Your day poured into a smile and the granola a peak.
No need to do better just maintain.
Alls good Carla, trudging along together
Paul
Thanks. Well, the day is nearing its end in this neck of the woods. My renter gave me some $$ and I've managed to hold on to it. I even spent a couple of hours sorting through the mess of papers in my living room and that felt good. Still, I'm anxious for tomorrow as I have money in hand.... and I number crunched again and if I could just get my hands on a little more, I could manage my debts and not have to sign on to the debt program. Woe is me. I know gambling is not the answer yet it's the only thing that could get me out of the debt program. Yikes. I must maintain my resolve not to gamble tomorrow.
HI Carla... when we win we want more and when we lose we want our money back. Either way we lose, because when all is said and done, we are addicted to being in action. The only solution is not to gamble.

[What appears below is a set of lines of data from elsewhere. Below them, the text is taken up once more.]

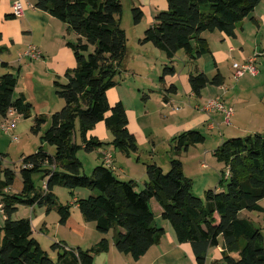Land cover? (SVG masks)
I'll return each mask as SVG.
<instances>
[{
    "label": "trees",
    "instance_id": "1",
    "mask_svg": "<svg viewBox=\"0 0 264 264\" xmlns=\"http://www.w3.org/2000/svg\"><path fill=\"white\" fill-rule=\"evenodd\" d=\"M167 11L154 18L141 45L151 44L164 52L170 64L180 50H184L195 64L211 54L205 33L220 32L234 38L238 24L252 18L263 0H166ZM36 9L48 13L68 26L78 36L68 42L76 67L65 74V81H55L56 95L64 107L51 118L34 117L31 131H44L41 142L54 147L50 155L40 147L21 161L22 191L11 193L16 170L5 166L7 155L0 153V212L5 217L0 228V264H94L95 257L108 252L112 245L132 260L138 261L155 245L165 230L156 224L151 201L162 208V219L170 223L180 244L193 246L196 262L205 264L211 248L224 239L222 258L214 264H264V235L251 221L241 218L243 211L264 213L260 202L264 199V134L255 133L224 141L214 156L224 169L219 188L205 191L204 199L193 193L194 182L184 172L179 156L193 146L204 144L206 137L191 130L174 137L170 170L165 173L157 164L146 165L147 181L138 191L134 180H122L115 169L104 164L94 168L92 175L83 171L78 152L98 151L106 146L98 138L88 137L99 123L112 133L111 145L127 157L139 151L136 136L129 130L127 111L118 102L112 105L108 92L116 87L115 78L127 53V37L121 28L123 12L121 0H35ZM134 22L144 17L140 7H134ZM16 15L7 16L14 19ZM161 81L176 74L174 66L164 67ZM225 79L217 70L213 77L195 68L190 73L192 93L200 97L209 86L221 87ZM18 76L0 77V115L7 118L15 111L23 119L33 117L32 105L25 96H16ZM171 85L170 92L176 93ZM79 123L81 144L76 139ZM227 172L230 176L226 178ZM41 173L45 187L38 189L33 181ZM63 187L73 192L88 189L97 192L78 199L80 213L87 223H94L102 239L87 250L68 249L64 242H56L51 249L57 252L54 261L38 239L30 219H14L21 206L45 208L47 213L57 211L60 224L71 216V206L59 202L54 192ZM238 254V258H234Z\"/></svg>",
    "mask_w": 264,
    "mask_h": 264
},
{
    "label": "crops",
    "instance_id": "2",
    "mask_svg": "<svg viewBox=\"0 0 264 264\" xmlns=\"http://www.w3.org/2000/svg\"><path fill=\"white\" fill-rule=\"evenodd\" d=\"M141 1L143 5L140 8L143 10L144 16L145 10L152 16V24L154 23L155 15L158 14L157 12L166 10L168 4L162 2V0ZM17 2H20L23 6V15L14 19H7L8 15H14V5ZM34 3L35 0H0V77L6 74L17 75L19 79L15 95L25 96L27 102L33 107V117L31 119H23L17 114L16 117L18 121L10 132L5 133L0 129L1 154L11 156L13 153L11 142L15 145H20V141L23 140V145L19 151L20 161H22L23 157L28 156V151L26 149L27 144H30L33 153L37 152L40 147H43L50 155L55 154L52 152L51 146L47 148V144H42L41 139L40 143L36 142L35 138H33L35 134L31 129L34 125L35 116L44 115L49 120L54 113L60 111L64 107L65 104L58 100L54 83L57 80L64 82L66 72L76 67L74 53L68 47L67 43L76 42L78 36L71 32L68 26L63 22L44 11L36 9ZM263 3L264 0L256 8L252 18L245 19L237 26L235 31L236 36L234 38L227 37L222 33L225 36L224 41L227 44V49L229 48L230 53L238 52L242 61L246 62L252 57L246 56V50L249 47L247 38H250L251 43L256 46V52L260 50L258 38L260 35L262 36L264 31ZM249 19L251 23L257 27L256 30L254 27H251L250 32H248L247 24L249 25ZM262 41L264 42V34ZM262 46L264 48L263 44ZM227 49L219 48L216 51L212 50L213 54H211L215 58L216 64H218V69L213 71L215 74L217 70L221 73V64L231 57L226 53ZM31 51L40 53L41 57L39 59L32 58L29 54ZM261 52H264V49ZM163 64L166 66L168 63L164 62ZM198 69L205 73L201 67H198ZM176 74L172 77H176ZM189 76L190 74L186 77V86H183L188 99V103H183L184 106L189 108L186 112L182 110L183 107H176L179 92L182 89H179V87L173 83L172 85L177 88L176 93L170 92L169 88H167L168 84L165 79V85L161 88V92L157 93L158 101L161 102V104H159L160 114L168 121L167 125L163 126V129L160 130L161 133L160 131L157 132L160 127L150 128L142 125L144 124V122L140 121L143 116L142 114L147 115L148 111L137 113L136 110L130 109L127 112L129 119L128 128L136 136L140 146H142L141 150L127 157L123 153L115 150L114 147H108L109 149L103 147L98 150V160L95 163V167L103 164L102 152L108 151L113 155L114 169L117 172L116 175L120 179L125 181L141 180L144 186L148 179L146 165L157 164L163 169L165 166L170 165V160L173 156V145L171 140L174 137L191 130L200 131L201 133L205 130L209 133L215 132L221 125H227L225 123V117H223L224 114L221 112H208L204 110L208 101L216 97L222 98V102H224L228 108L233 109L234 106V136L239 133L255 134L264 132V80H251L252 78L257 79L261 77V72L255 77L246 74L244 78L238 81L236 80L234 82V89H227L225 87V82L221 87L209 86L203 90L200 97L192 93L189 85ZM49 94L52 97H49ZM112 95L115 97L113 105L120 102L118 101L119 99H117L118 93H113ZM151 99L152 98L148 96L144 99V102ZM5 120L6 118L0 115V126ZM231 125L232 121H230V124L227 126ZM48 126L49 121L43 127V133ZM103 130L102 126L98 125L88 134V137L101 139V134H99V132H103ZM217 144L221 145L222 139H219ZM220 145H216L217 147L215 148L217 149ZM195 148L193 146L187 153H182L179 156V159L183 163L185 174L192 180L195 179L193 174H195L196 170L190 168V173L188 174L186 166L190 162L196 161L195 156H197V150H193ZM216 149L213 150V155ZM139 152H142L143 156L147 154L145 160L142 155H139ZM162 160H164V164ZM141 164H143V168L138 166H141ZM5 166L11 168V166L6 163V160ZM208 178L209 177L206 179ZM43 183L44 182H42V187H44ZM206 184L210 186L211 179L206 180ZM20 185L21 192L23 185L22 183ZM10 191L12 192V190ZM81 194L87 196L85 192ZM78 199L82 198H75V202ZM151 206L155 214L156 224L165 230V235L161 242L153 246L148 253L138 261H134L129 256L123 255L116 250L111 236L112 245L110 250L97 255L94 264H198L196 262L193 246L190 243L180 244L176 239L170 223L162 219V208L155 200L151 201ZM23 207L26 208V206ZM73 207L74 209H78L76 203ZM36 208L37 207H30V220L34 230V236L36 228H39V226H42V229L40 233L37 234L42 236V234H44L43 231L48 230L47 219L51 212L47 213L45 208H41L42 211L37 212ZM18 211H20V208ZM24 218H28V216ZM54 220L58 223V218H54ZM63 226L67 227L70 233L65 235L66 237H61L62 241L60 240L59 242H64L68 249H75V247H77V249H82L84 246H88L87 249H89L102 239V235L97 231L96 225L91 226V223H87L83 216L82 218H76L71 214L70 218ZM59 227H62V224L61 226L59 225ZM55 236L57 238L59 235L57 234ZM1 240L2 234L0 232V243ZM219 241L220 245L216 247L218 248L217 250L215 248L209 250L205 264H214L222 258L224 239L220 237ZM233 256L236 259L238 258V254H234Z\"/></svg>",
    "mask_w": 264,
    "mask_h": 264
},
{
    "label": "rangeland",
    "instance_id": "3",
    "mask_svg": "<svg viewBox=\"0 0 264 264\" xmlns=\"http://www.w3.org/2000/svg\"><path fill=\"white\" fill-rule=\"evenodd\" d=\"M122 6H123V12L121 15V28L125 31L126 37H127V53L126 56L124 57L121 67L119 69V73L115 78L116 81V87L110 89L108 92V97L110 103L113 105L115 101L113 93H118L117 99L118 101L122 102L124 105L126 111L128 112L130 109H134L137 111V113H140L141 111H148V114H142V119L140 120L141 122H144L142 124L144 127H160V129L157 131L159 132L162 130L163 126L167 125L168 121L164 119L163 116L160 114V109H159V104H161L160 101H158L157 98V93L161 92V88L163 85H165L161 81V77L163 76V71L165 65L163 64L168 63V66H174L177 70L176 77L172 76H167L166 81H167V88H170L171 85L174 83L176 84L179 89H182L179 92V97H178V102L176 104V107H183L182 110L185 112L189 109L187 106H184L183 103H188L187 96L184 92L183 86H186V80H187V75L190 73H194V70L196 67H201L205 73L209 77H213L215 75L214 70L218 69V64H216L215 58L213 57V51H216L219 48H222L225 50L227 49V44L225 43V36L220 33V32H214V33H205L204 37L208 40V44L211 50L212 54L203 56L200 60H198L195 64L191 63L190 58L186 54L184 50H180L176 57L173 60V65L170 64V61L167 59L166 54L155 47L151 44L147 45H141L139 43V40L143 38L145 31L151 27L152 21L148 12L145 10V16L143 17V20L139 23L136 24L134 22V16H133V8L134 7H141L142 1L141 0H121ZM162 2H166V0H162ZM264 4V3H263ZM166 10H161L167 11L168 9V4L166 6ZM144 8V7H143ZM161 11H158L157 13H160ZM156 16V15H155ZM249 25L247 24V30L250 32V28L254 27L255 30L257 27L251 23L249 19ZM240 25V24H238ZM264 31L262 33V36H259V49L257 52H261L264 48L262 44L264 45V42L262 41ZM254 38V37H251ZM248 40V45L249 47L246 50V56H255L256 54V46L251 43V39L247 38ZM73 52V51H72ZM226 53L231 56L229 59L224 61L221 64V73L225 77V87L227 89L233 88L234 89V82L236 81L234 79V70H233V65L235 63L237 64H242L245 61H242L239 57L238 52H233L230 53L229 48L227 49ZM75 58V57H74ZM256 67L259 72H261V77L257 79H251L252 81H257L259 79L264 80V58L261 57L258 59V62L256 64ZM250 78V77H248ZM247 78V80H248ZM19 79V77H18ZM246 81V78H245ZM258 83V82H257ZM150 96L152 99L147 100L144 102V99L146 97ZM49 97H52L49 94ZM119 97V98H118ZM59 102L64 103L65 102L62 99H59ZM182 103V104H181ZM195 103V101H194ZM33 108V107H32ZM234 109V106H233ZM33 112V109H32ZM162 113V112H161ZM224 117V116H223ZM232 125L227 126V125H221L220 128H217V131L215 132H207L205 130L202 132L206 136V142L204 144H199L197 146H194L195 149L197 150L195 159V162H190L187 164L186 169L189 172V169H195L196 172L194 175L195 179L194 180V187H193V193L202 199H204L205 191L210 190V189H215L219 188V183L221 179V173L224 169L223 163H220L217 161V159L213 155V150L216 149L220 144H217L219 139H222V143L228 139L235 138V137H246L252 134H236L234 136V122L235 118L234 116L231 119ZM50 123V122H49ZM50 125V124H49ZM98 125H101L102 128L104 129L103 132H99L101 134V139L99 140L103 143L106 144L104 146L106 149H109L108 147H113L111 145L113 141V136L112 133L107 129L106 125L104 123H99ZM97 125V126H98ZM96 126V127H97ZM79 123H76V139L79 144H81V139H80V131H79ZM161 133V131H160ZM264 134V132H262ZM43 135V132L41 134L33 135V138H35L36 142L40 143V139ZM11 142V141H10ZM21 144H13L12 143V155L8 156L6 159V163L11 166V168L16 170V179L13 187L11 188L12 192L11 193H19L21 190V177L19 174L20 168H21V161H20V156H19V151L21 146L23 145V140L20 141ZM217 145V146H216ZM139 146V151L141 150L142 146H140V143H138ZM47 148H49V145H47ZM52 148V152L55 153L56 150L54 147ZM26 149L28 151V155L32 154V148L30 144H27ZM51 150V149H49ZM143 152V151H142ZM142 152H139V155H142ZM163 155V154H162ZM78 159L81 161L83 165V171L86 175L91 176L92 172L95 168V163L98 160V151H94L91 153H88L84 150H81L77 154ZM143 156V155H142ZM147 156L144 155L143 159L145 160V157ZM162 163L164 164V160H162ZM203 165V167H202ZM139 167L143 168V164L138 165ZM161 167V166H160ZM162 168V167H161ZM163 169V168H162ZM170 170V165L165 166L163 171L167 173ZM115 171V170H114ZM144 171V170H143ZM117 174V172H116ZM209 177L208 179H206ZM211 179V185L207 186L206 180ZM33 181L35 186L38 189H41L42 187V180H41V173L35 174L33 176ZM137 183V189L138 191H142L144 189L143 183L141 180H135ZM221 191L222 189L219 188ZM86 193V195H82L81 193ZM55 193L58 197V200L61 204L63 205H70L71 206V214H73L74 217L76 218H82V215L80 213L79 208L74 209V204H75V198H87L90 195H97V192H91L88 189H76L75 192L73 193L74 195L71 194L70 190H67L63 187H56ZM89 193V194H88ZM260 205L264 208V199L260 202ZM37 212L42 211L40 207L36 208ZM1 213L0 216V228H3L4 226V216L3 213ZM27 217L30 219L31 216V210L30 207H20V211L17 212V214L14 216V219L17 218H24ZM35 217V215H34ZM241 218L247 219L251 221L257 228H260L262 230V233L264 235V213H259V212H250V211H243L241 213ZM27 218V219H28ZM54 218H58V223L54 220ZM48 221V230H44L42 236H39L40 230L42 229V226H39V228H36L35 232V237L38 239L40 242L42 248L48 252L50 257L56 261L57 260V252H54L51 247L54 243L59 242L63 237H66L68 233H70L69 229L65 226L62 225V227H59L60 224V215L58 214L57 211H52L50 213V216L47 219ZM91 226H95L94 223H91ZM59 235L57 238L55 235ZM3 235V233H2ZM62 237V238H61ZM79 239V238H76ZM62 241V240H61ZM88 246L82 247L83 250H87ZM77 249V247H75ZM216 250L218 248H215ZM213 249V250H215Z\"/></svg>",
    "mask_w": 264,
    "mask_h": 264
},
{
    "label": "built area",
    "instance_id": "4",
    "mask_svg": "<svg viewBox=\"0 0 264 264\" xmlns=\"http://www.w3.org/2000/svg\"><path fill=\"white\" fill-rule=\"evenodd\" d=\"M14 15L17 17H21L23 15V6L20 2L15 3L14 5ZM32 52V53H31ZM29 54L34 59H39L41 57L40 53L31 51ZM264 56V52H256L255 56L251 57L248 61L242 64L235 63L233 65L234 70V79L240 80L245 77L246 74H250L251 76L255 77L258 75V69L256 67V64L258 62V59ZM205 111L212 112V111H218L224 114L225 117V123L227 125L230 124L231 117L233 116V109L228 108L224 102H222V98L216 97L214 99H210L207 103V105L204 108ZM17 113L15 111H10L8 113V116L5 120V122L0 126V129L4 131L5 133L10 132L16 125L18 118L16 117ZM102 160L103 164L111 169H114V159L112 153L108 151L102 152ZM230 176V173L227 172L226 178ZM46 185V184H44ZM45 187V186H44Z\"/></svg>",
    "mask_w": 264,
    "mask_h": 264
}]
</instances>
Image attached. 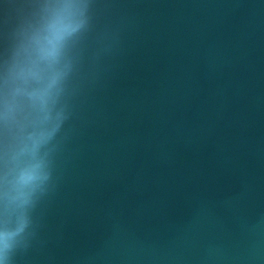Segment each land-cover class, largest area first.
<instances>
[{
  "label": "water",
  "instance_id": "water-1",
  "mask_svg": "<svg viewBox=\"0 0 264 264\" xmlns=\"http://www.w3.org/2000/svg\"><path fill=\"white\" fill-rule=\"evenodd\" d=\"M0 264H264V0H0Z\"/></svg>",
  "mask_w": 264,
  "mask_h": 264
}]
</instances>
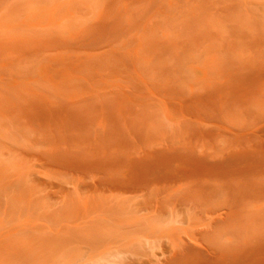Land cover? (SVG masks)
<instances>
[{
	"label": "rangeland",
	"instance_id": "1",
	"mask_svg": "<svg viewBox=\"0 0 264 264\" xmlns=\"http://www.w3.org/2000/svg\"><path fill=\"white\" fill-rule=\"evenodd\" d=\"M213 252L264 264V0H0V264Z\"/></svg>",
	"mask_w": 264,
	"mask_h": 264
},
{
	"label": "bare ground",
	"instance_id": "2",
	"mask_svg": "<svg viewBox=\"0 0 264 264\" xmlns=\"http://www.w3.org/2000/svg\"><path fill=\"white\" fill-rule=\"evenodd\" d=\"M10 92V91H9ZM7 107L9 108V110L10 111H13V112H15V114H17V119L18 118H20V116H21V113H22V101H21V98L20 97H17V96H15V101H14V99L12 98V99H7ZM24 110V109H23ZM11 122V121H10ZM12 123V122H11ZM12 125V124H11ZM16 126V125H15ZM20 127V126H19ZM18 129V128H17ZM20 129V128H19ZM19 131V130H18ZM16 133V132H15ZM20 136V135H19ZM13 137V136H12ZM10 143V142H9ZM162 182V181H161ZM138 183V182H137ZM156 186V185H155ZM166 187V186H165ZM167 188V187H166ZM193 188V187H192ZM197 188H198V186H197ZM213 188H214V186H213ZM173 189V191L172 190H168V191H166L165 190V192L163 193V192H159L158 190V192L159 193H161V196H162V194H165L166 193V196H164V198H163V201H157L158 200V197H157V199H156V196L157 195H155L154 193V199H153V197H151L150 199L148 198V201L146 200V201H144L143 202V206L142 205H140L141 207H139L138 209H136V210H138L139 212H137L136 211V213L135 214H141L142 212H146L147 214L144 216V219H148L151 215H153V214H155V213H158L157 215H159L160 214V212H162V211H164V209L168 206H172L171 208H173V209H175V208H177V207H179V206H181L180 204H182V203H187V202H190V201H194L193 199L194 198H196V196H198L201 192H200V189L198 188V193L197 192H194V190H190V189H188L187 188V192L184 194V195H182V193L185 191L184 190V188H172ZM216 190H217V187L214 189V191H213V189H207V190H205V191H202L203 193H207V195L206 196H208L209 195V197H211V198H217V195L218 194H220V193H218V192H220L219 190H217V192H216ZM211 191V192H210ZM171 192V194H169L168 195V193H170ZM208 192H210V193H208ZM179 195H180V197H179ZM144 196V195H143ZM145 196H146V194H145ZM151 196V195H150ZM149 196V197H150ZM222 195H220V197H221ZM225 196H227V194L226 195H224V196H222L221 198H223V200H224V198H225ZM160 197V196H159ZM219 197V196H218ZM146 198V197H145ZM162 199V198H161ZM208 199V198H207ZM207 199H205V200H207ZM209 200V199H208ZM227 200V199H226ZM219 201V200H218ZM221 204H223V203H221ZM226 204V206H227V204L228 203H225ZM137 206V205H136ZM210 205H207V207H209ZM134 207V206H133ZM167 207V208H168ZM214 207V206H213ZM128 208V207H127ZM216 208H218V206L216 207ZM215 208V209H216ZM226 208V207H225ZM224 208V209H225ZM115 209H117V208H115ZM209 209V208H208ZM135 210V208L134 209H132V212L129 210L128 211V215H131V214H133L134 211ZM118 211V210H117ZM120 211V210H119ZM127 211V210H126ZM211 211V210H210ZM115 212V210L113 211V213ZM214 212V211H213ZM123 213V212H122ZM121 213V214H122ZM120 214V215H121ZM124 214V213H123ZM126 214H127V212H126ZM126 214H124V216L126 215ZM139 214V215H140ZM114 215H115V213H114ZM117 215H119V212L117 213ZM156 215V216H157ZM154 216L155 215H153L152 217L154 218ZM156 216H155V220H156ZM160 216V215H159ZM159 216H157V218L159 217ZM163 216V215H162ZM128 217V216H127ZM126 217V218H127ZM129 217H131V216H129ZM152 218V220L153 221H155L154 219ZM160 219H163V217L161 218V216L159 217ZM158 218V219H159ZM159 219V220H160ZM146 223H147V221H145ZM143 223V222H142ZM155 223V222H154ZM145 224V223H144ZM144 224H141V223H139L138 224V226L139 225H144ZM148 224V223H147ZM147 224H145V225H147ZM131 225V224H130ZM145 225L143 226V228L145 227ZM126 226V225H125ZM133 226V228H134V225H132ZM136 228H138L137 227V225L135 226ZM140 227V226H139ZM148 227V226H147ZM126 228V227H125ZM127 228H128V226H127ZM131 228V227H130ZM144 231V230H143ZM111 242V241H110ZM129 242H131V241H129ZM122 245V244H121ZM124 245V244H123ZM123 245L122 246H120V247H123ZM134 246V245H133ZM114 247V246H113ZM144 247V246H143ZM142 247V248H143ZM119 248V247H118ZM130 248V247H129ZM132 249V247L129 249V250H131ZM117 250V249H116ZM113 252H114V250H112ZM112 251H110V252H112ZM119 251L120 250H118V252H117V254H113L114 256H112V257H118V255H120V253H119ZM123 251V253H124V249L122 250ZM110 252H109V254H110ZM126 252V251H125ZM115 253V252H114ZM127 253V252H126ZM125 253V254H126ZM130 253V252H129ZM107 256H108V254H107ZM233 257V255H230V256H224V255H221V254H218L217 252H213V260L212 261H210L209 260V262H207L206 264H249V263H247L246 261L244 262V260L243 261H240V259H238L237 260V258H234L233 257V259H235V260H237V261H235V260H233V259H231L230 260V258H232ZM107 259V258H106ZM109 260V259H108ZM135 261V260H134ZM133 261V263L135 264V262ZM140 261V260H139ZM138 262V261H137ZM111 263V262H110ZM114 262L112 261V264H113ZM116 263H117V261H116ZM132 263V264H133ZM139 263V262H138ZM108 264V263H107ZM115 264V263H114ZM137 264V263H136ZM253 264V263H252Z\"/></svg>",
	"mask_w": 264,
	"mask_h": 264
}]
</instances>
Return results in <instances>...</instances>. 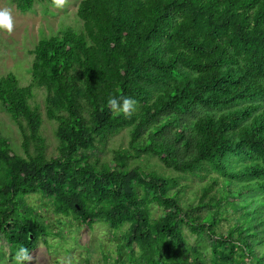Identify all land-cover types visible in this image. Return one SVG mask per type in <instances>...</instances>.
I'll return each mask as SVG.
<instances>
[{"label":"trees","instance_id":"1","mask_svg":"<svg viewBox=\"0 0 264 264\" xmlns=\"http://www.w3.org/2000/svg\"><path fill=\"white\" fill-rule=\"evenodd\" d=\"M12 1L27 12L44 0ZM77 13L81 30L67 28L33 49L31 84L0 76V102L24 151L0 135V232L34 249L50 231L25 198L42 193L56 215L128 225L121 239L134 264H206L184 251L185 224L217 236L212 264H264L255 250L264 228L253 223L264 227V0H82ZM35 87L47 91L57 156L47 155L43 116L30 103ZM110 96L136 100L133 115L113 113ZM124 128L130 143L114 151L112 164L79 154ZM142 153L181 173L217 176L198 203L186 205L176 177L132 165ZM220 181L216 199L210 194ZM249 192L262 194L256 205L237 201ZM222 200L241 210L226 235L216 230ZM206 206L216 209L204 213Z\"/></svg>","mask_w":264,"mask_h":264},{"label":"rangeland","instance_id":"2","mask_svg":"<svg viewBox=\"0 0 264 264\" xmlns=\"http://www.w3.org/2000/svg\"><path fill=\"white\" fill-rule=\"evenodd\" d=\"M81 1L68 0L67 5L62 9L52 6L51 0L36 1L32 10L22 12L12 0H0V8H11L15 20V28L11 35L0 30V76L14 73L21 85L31 84V69L35 58L32 53L33 49L42 38L60 34L67 28L81 30L83 21L77 13ZM46 93L44 87H35L34 97L30 103L38 108L43 116L42 134L48 143L47 155L52 157L59 155L60 142L56 136L57 123L46 115ZM0 135L10 140L16 153L24 154L20 129L1 102ZM130 137V130L124 128L114 134L106 144L99 145L94 150H81L79 154L89 155L92 161L98 157L112 164L114 151L128 147ZM132 165L141 166L146 172L156 171L162 175L176 177L178 180L176 189L182 190L181 202L186 205L198 203L203 187L212 180V176H217V173L210 169H199L196 173H181L165 166L156 155L148 153H142L132 161ZM223 190L221 182L211 191L210 195L220 199ZM261 196L260 193L249 192L244 197H237L239 199L237 201L244 205L253 201L252 204L256 205ZM25 200L27 205L33 207V214L44 222L50 231L47 235L39 237L35 248L30 251L34 257L33 264H57L60 257L68 256H74L78 264H134L129 257V250L121 239L128 225L114 229L108 222L98 221L89 226L75 217L56 215L53 201L42 193L31 194ZM217 208L220 214L216 217L217 219L221 217V219L216 225V230L226 235L232 227L239 223L241 210L235 212L231 208L226 209L224 200ZM151 209L156 216L162 213V208L158 204L153 203ZM211 209L215 210L216 207L206 206L202 211L206 213ZM262 213L260 210L259 218ZM253 223L258 230L264 228L260 225L259 219H254ZM183 232L186 238L184 243L186 254L193 257L197 251L202 261L212 264L213 243L217 236L193 233L186 224L183 226ZM237 235L238 233L235 232L234 239ZM17 246L9 243L5 234L0 232V253L7 249L9 261L11 253ZM255 250L258 255H264V243L257 244ZM242 262H246L245 259ZM247 262L253 263V260L250 259Z\"/></svg>","mask_w":264,"mask_h":264},{"label":"clouds","instance_id":"3","mask_svg":"<svg viewBox=\"0 0 264 264\" xmlns=\"http://www.w3.org/2000/svg\"><path fill=\"white\" fill-rule=\"evenodd\" d=\"M68 0H51L52 6L57 9L64 8ZM15 28V20L13 11L9 7L0 8V30L6 31L11 35ZM137 101L121 96L119 98L110 96L107 105L113 113L123 114L125 117H131L137 108ZM34 257L30 250L23 245L16 247L15 251L11 253V260L9 261V253L4 249L0 253V264H33ZM57 264H78L74 256L60 257Z\"/></svg>","mask_w":264,"mask_h":264},{"label":"water","instance_id":"4","mask_svg":"<svg viewBox=\"0 0 264 264\" xmlns=\"http://www.w3.org/2000/svg\"><path fill=\"white\" fill-rule=\"evenodd\" d=\"M31 239H33V235H31Z\"/></svg>","mask_w":264,"mask_h":264}]
</instances>
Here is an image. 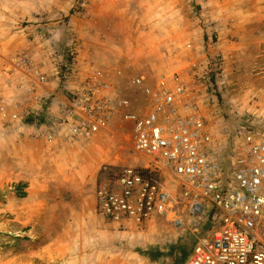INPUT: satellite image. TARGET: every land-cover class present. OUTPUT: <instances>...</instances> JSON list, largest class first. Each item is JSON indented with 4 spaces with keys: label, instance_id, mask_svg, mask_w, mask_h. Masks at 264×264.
<instances>
[{
    "label": "rangeland",
    "instance_id": "1",
    "mask_svg": "<svg viewBox=\"0 0 264 264\" xmlns=\"http://www.w3.org/2000/svg\"><path fill=\"white\" fill-rule=\"evenodd\" d=\"M22 42L32 50L20 53L40 68L60 57L57 84L71 70L120 80L130 111L143 99L128 79L165 62L182 65L178 72L195 64L219 160L231 166L246 132L264 142V0H0V85L11 80L9 100L24 75L4 73L5 54ZM35 118L10 129L0 122V264L186 263V232L160 220L112 224L95 211L100 181L144 163L128 122L115 118L107 131L58 149L31 137Z\"/></svg>",
    "mask_w": 264,
    "mask_h": 264
},
{
    "label": "built area",
    "instance_id": "2",
    "mask_svg": "<svg viewBox=\"0 0 264 264\" xmlns=\"http://www.w3.org/2000/svg\"><path fill=\"white\" fill-rule=\"evenodd\" d=\"M16 62L32 84L25 100L0 107L3 127L36 117L31 137L60 149L107 131L115 118L130 124L132 149L144 163L124 165L96 185L95 211L103 220H164L193 239L185 264H264V142L246 132L231 166L219 160L200 108L195 64L154 86L140 74L128 79L143 99L130 111L120 80L71 70L50 90L28 54ZM39 87L47 95L38 98ZM38 102L35 113L31 103Z\"/></svg>",
    "mask_w": 264,
    "mask_h": 264
},
{
    "label": "crops",
    "instance_id": "3",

Stay strong in your resolve and sign on to your debt management programme.
Thanks for your support. Regards... S.A 🙂
Thanks for your post carla,-when I get a chance Is hall read your diary in full.- I see your diary goes back to 2007,well done for not giving up on giving up,you will get there.
Day 1 for us today,I've tried many different approaches before,total abstence for me,I'm not gona let myself have thoughts of a small gamble in the future,I'm gona avoid watching sports that I normally bet on,I've got a 5 and 2 year old,all my energy and thoughts are goin on them.
I wish you all the best,were never gona win,we can't win cos we can't stop.
Thanks S.A and Reformed. I had a good day yesterday, gamble-free. I cooked up some nutritious and delicious food using lots of veggies from my garden, did yard work and socialized in the evening with friends. It felt so much better than lying on the couch all day. I do that far too often. I must admit that I thought about gambling quite a lot throughout the day, despite how busy I kept myself, but I didn't give in to the urge. It's another beautiful day today and there are still plenty of weeds to pull....
Forcing myself to post. So sad to be singing the same old song. I don't want to bore anyone with the same sick story but hoping a newbie to the site might read it and learn before they get in too deep. I blew it. I chose to go to the casino this morning with $100 I can't afford instead of taking advantage of the beautiful day and working in the garden. I promptly lost it. I then returned in the afternoon with another $100 ... managed to get up to $1100 and then gave it all back. Why do I convince myself that "this time" it'll be different and I'll leave with money. Feel very ashamed and humiliated. It's going to be the leanest month I've ever had.